Tonight, I stand on the balcony of my apartment, holding a glass of red wine half-full. Again, drop by drop my tears fell. Passing through the cheeks, leaving a trail and falling on the tip of the chin.
My whole life I never put up with booze, but tonight I really enjoyed it.
I don't know how many litres of tears I've shed. The feeling of heat and pain in the eyes does not necessarily eliminate tightness in the chest. It feels like my spine was also broken pierced by reality.
I-i know. My eyes were already very swollen, but all the emotions I let out through crying did not necessarily make this regret go away. Like something's missing in the soul but I don't know what.
I let out a heavy sigh, my brain is already getting messed up. Ants, tangled with sweet memories that slowly stab. If time could be repeated, maybe I wouldn't do that.
"Kill! Kill it! Kill it!"
I close my ears and shake. I really did check. The whispers again-to not let me breathe quietly. I don't know what that means, what I don't know.
"Kill! Kill it! Kill it!"
I looked up my head, staring intently at the city lights that were twinkling beautifully. This place contains a million memories. I don't have anything right now. The luxury and all its glitter disappeared instantly.
I growled in annoyance, my gaze turning into anger.
"Who should I kill? Who should I end his life? She?" my inner.
I closed my eyes. Remembering all those pieces of memory.
"Y! I know the answer! I know what it means! I know who I need to eliminate!" inner again.
I kept my glass on the balcony table and walked back into the apartment. I spread my eyes around every corner. My heart was getting sliced, splitting into small pieces.

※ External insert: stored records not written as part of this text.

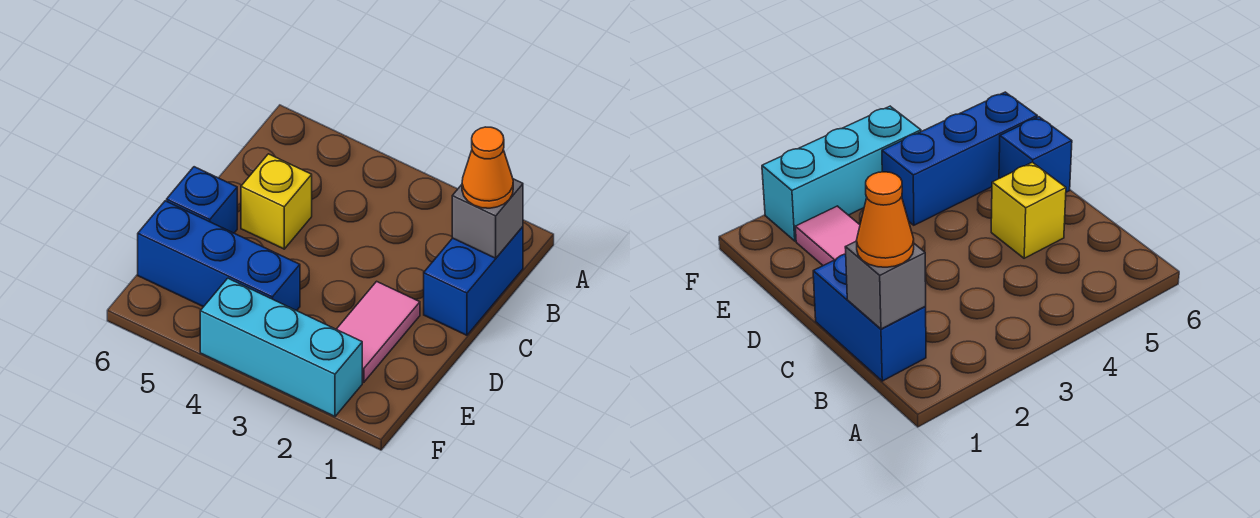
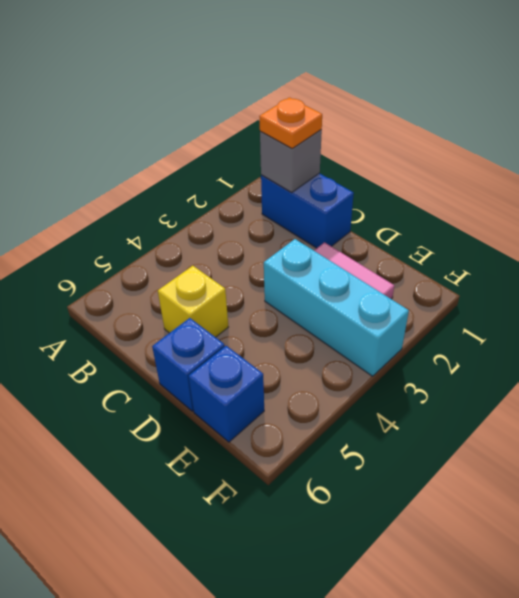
orange 1x1 cone [462,127,513,208] -> orange 1x1 plate [259,97,322,148]
blue 1x3 brick [138,201,300,311] -> blue 1x1 brick [189,346,264,442]
cyan 1x3 brick [200,278,362,416] -> cyan 1x3 brick turned to [264,239,409,376]

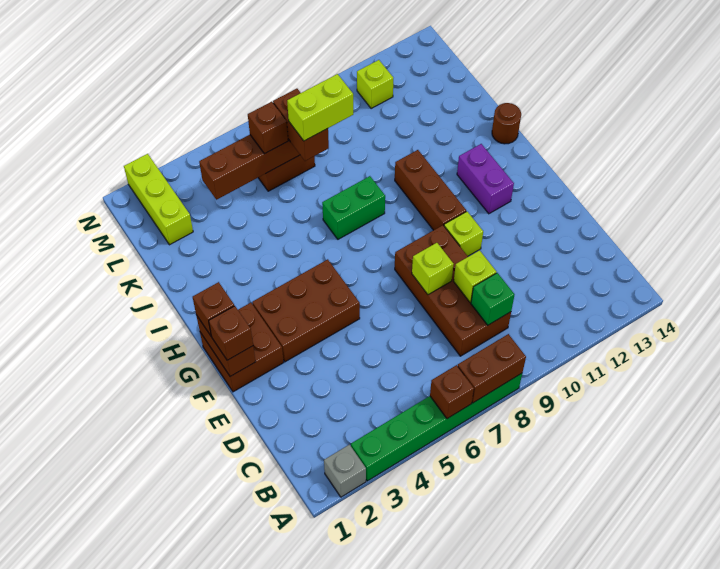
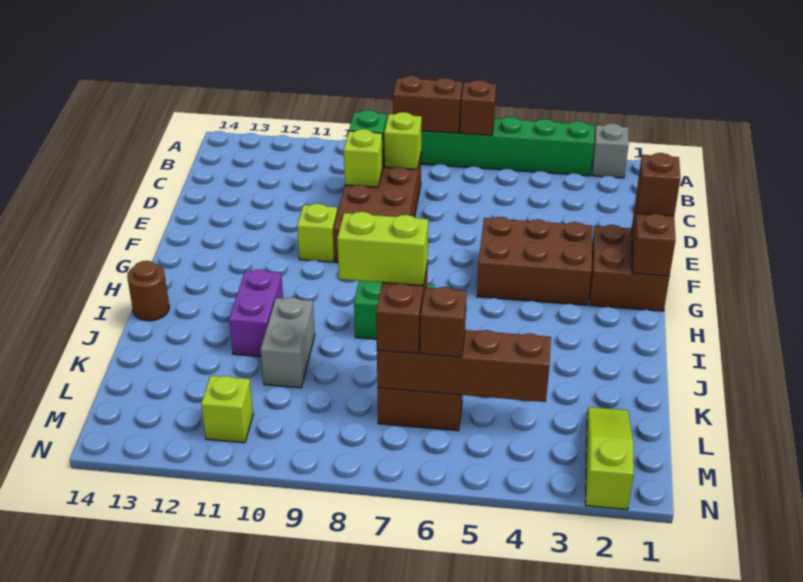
lime 1x1 brick [412,243,454,295] -> lime 1x1 brick moved to [384,112,422,169]
brown 1x1 brick [193,282,234,336] -> none
brown 1x3 brick [395,150,466,230] -> none
purple 1x2 brick [457,144,514,214] -> purple 1x2 brick moved to [229,269,283,357]
none -> grey 1x2 brick [260,297,315,388]
lime 1x3 brick [124,154,193,245] -> lime 1x3 slope [585,407,634,510]

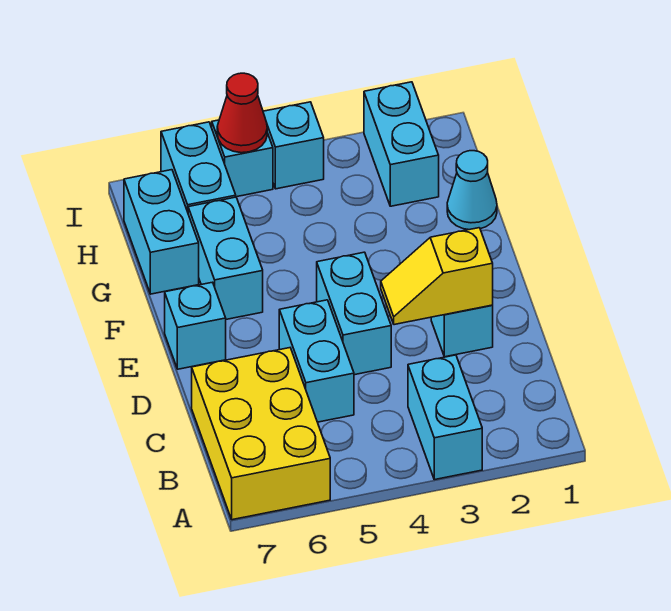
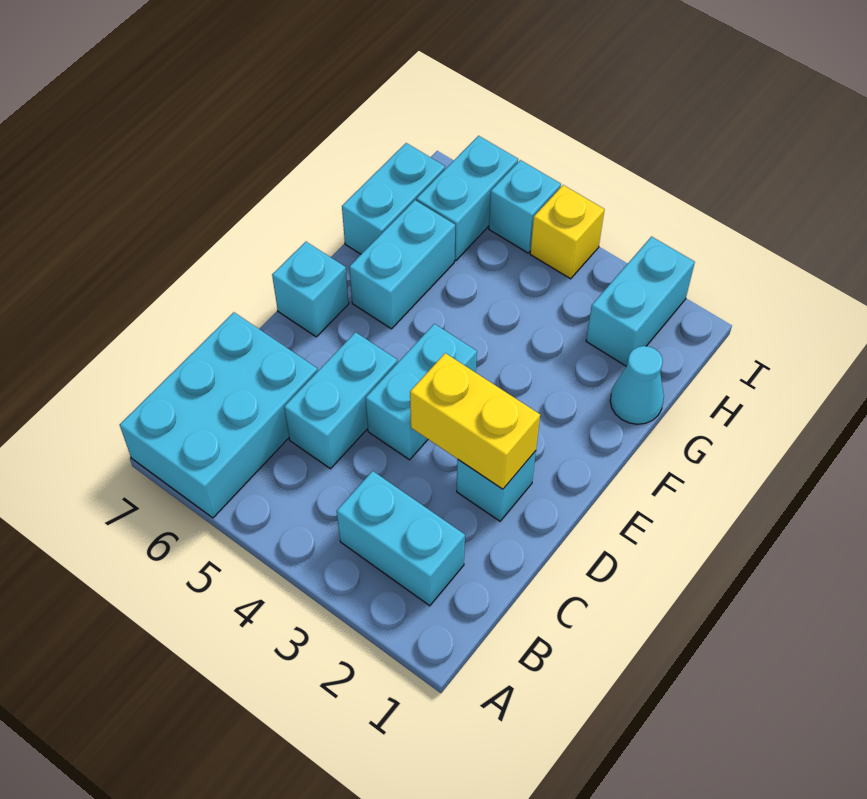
cyan 1x2 brick [408,355,482,480] -> cyan 1x2 brick turned to [337,471,465,606]
yellow 2x3 brick [192,348,330,520] -> cyan 2x3 brick [120,312,318,518]
yellow 1x2 slope [381,228,493,325] -> yellow 1x2 brick [410,353,540,489]
cyan 1x1 brick [263,102,324,189] -> yellow 1x1 brick [530,185,605,279]
red 1x1 cone [217,73,267,153] -> none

I walked gontai. I don't know how many days I let only the liquor into my body. My body is strong, yet limp at the same time.

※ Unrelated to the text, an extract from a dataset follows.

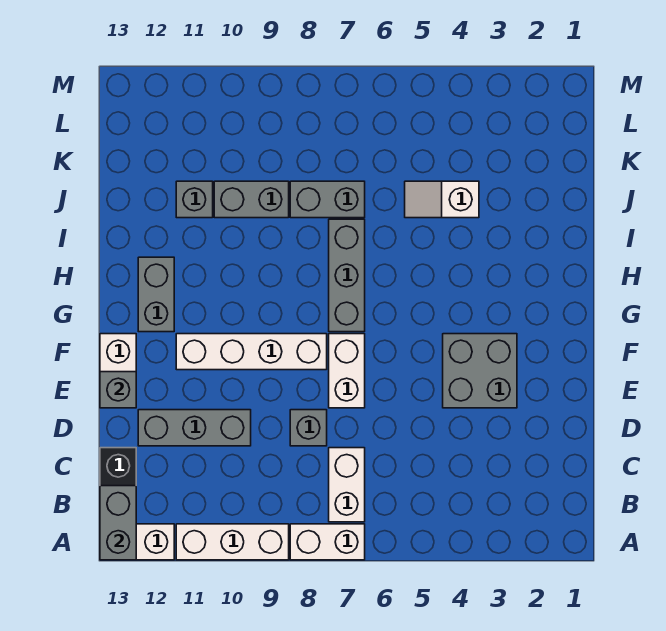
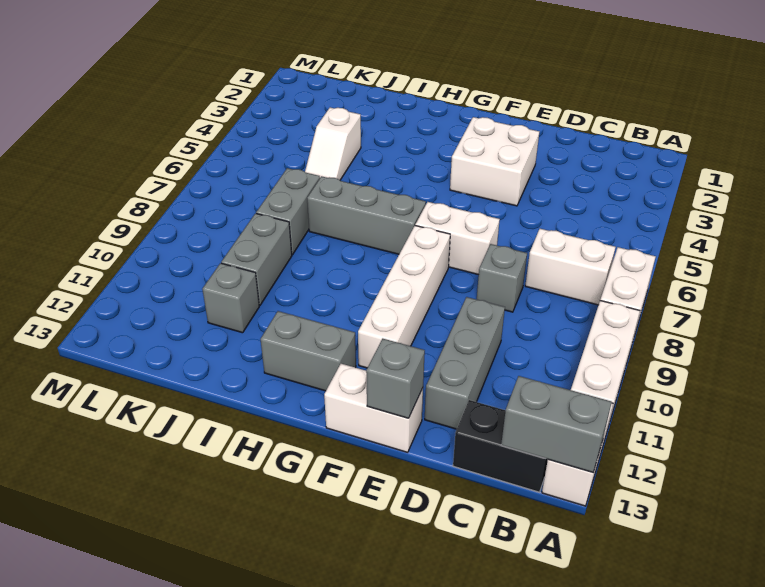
grey 2x2 brick [443,334,517,408] -> white 2x2 brick [450,117,540,206]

I turned around, looking at myself in the closet mirror. My hair is disheveled. My face is pale and my lips are dry. The lingerie I was wearing was worn.
I smiled cynically, laughing at my own stupidity. Well, only this can atone for all my sins and naivety.

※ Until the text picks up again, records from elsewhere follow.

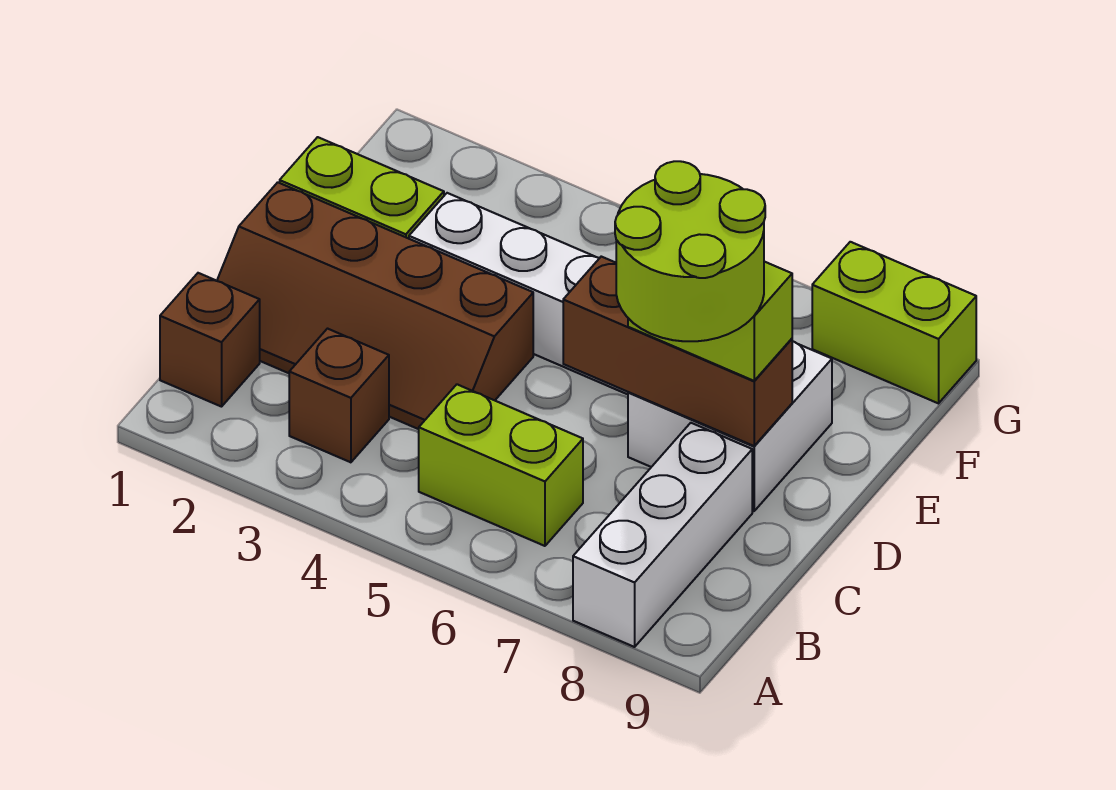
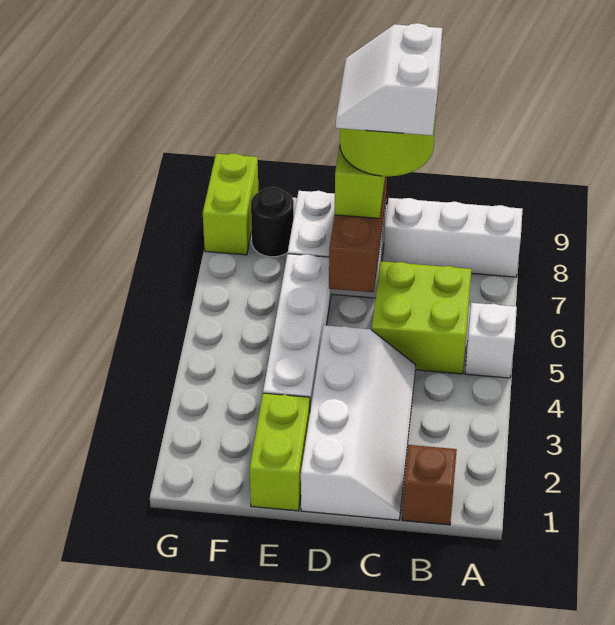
none -> white 1x1 brick [465,303,517,378]
brown 1x1 brick [289,329,389,462] -> none
lime 1x2 brick [419,384,583,546] -> lime 2x2 brick [372,261,472,374]
brown 2x4 slope [217,182,533,429] -> white 2x4 slope [301,325,416,520]
none -> white 2x2 slope [336,23,442,136]
none -> black 1x1 round brick [251,187,294,257]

I walked back outside. My steps were heavy and staggering. I went to the kitchen drawer with a long knife.
I smiled back at that thing. It's all gonna be over soon. Suffering, sacrifice, misery, anger, disappointment, longing and also love.
I'll catch up, go to him.
I headed to the bathroom. Without closing the door I entered the glass room. Ah, here also created a very intoxicating memory. I pensively for a moment. Feel the pain in the heart that is becoming.
Without fear and doubt, with all my might I threw down the knife I held with all my might towards the stomach. It felt like my whole joint was breaking. My breath suddenly choked like it was hanging in the esophagus.
"Is this what we call dying?" my inner.
My body began to shake and daze, with the rest of my energy I had pushed the knife down. Let him tear the rest of my body.
It's over, I just want it to be over.
I widened my eyes. I feel that stuff sticking for sure. I fell, my hands were wet and when I saw my palms were red. The coldness of the floor felt translucent to the heart. I smiled at the scent I had never tasted before.
I groaned, suddenly my eyes felt heavy. I'm sleepy. Is this just a dream?